Obama Resets the Button on U.S.-Arab Relations

Obama Resets the Button on U.S.-Arab Relations

Obama praises the political upheavals that have led to democratic efforts in the Middle East and North Africa and offers economic support to keep them moving forward.

Published May 19, 2011

President Obama delivered a major speech on the Middle East and North Africa Thursday afternoon in which he praised the upheaval that has swept the region and recast U.S. relations with the Arab world. Obama pledged economic backing for nations that adopt democratic reforms and called on Israel and Palestine to negotiate a peace deal.


“The status quo is not sustainable. Societies held together by fear and repression may offer the illusion of stability for a time, but they are built upon fault lines that will eventually tear asunder,” Obama said, adding that recent events have provided “an historic opportunity” to promote democratic change.


The president compared the Arab Spring to the American Revolution and the civil rights movement and said that the “actions of ordinary citizens spark movements for change because they speak to a longing for freedom that has built up for years.” As a result of the change taking place in the region, he said, the U.S. must expand its role and policies in dealing with Arab nations beyond fighting terrorism and the spread of nuclear weapons, providing security and negotiating Arab-Israeli peace.


“We have the chance to show that America values the dignity of the street vendor in Tunisia more than the raw power of the dictator. There must be no doubt that the United States of America welcomes change that advances self-determination and opportunity,” Obama said. “Yes, there will be perils that accompany this moment of promise. But after decades of accepting the world as it is in the region, we have a chance to pursue the world as it should be.”


Obama announced plans to relieve Egypt of up to $1 billion in debt and to provide the nation with an additional $1 billion for infrastructure and job creation. The U.S. also will help newly democratic governments recover stolen assets. Obama said that the White House is working with Congress to increase investment in Tunisia and Egypt and aid them in their transition and will launch a Trade and Investment Partnership Initiative in the Middle East and North Africa.

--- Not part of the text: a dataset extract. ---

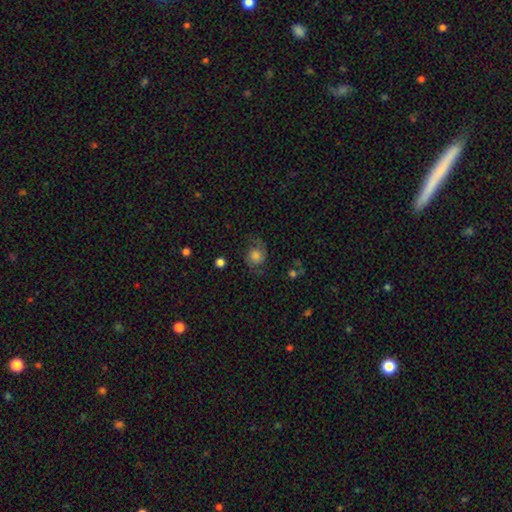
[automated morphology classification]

“Prosperity also requires tearing down walls that stand in the way of progress—the corruption of elites who steal from their people; the red tape that stops an idea from becoming a business; the patronage that distributes wealth based on tribe or sect,” the president said. “We will help governments meet international obligations, and invest efforts at anti-corruption—by working with parliamentarians who are developing reforms, and activists who use technology to increase transparency and hold government accountable.”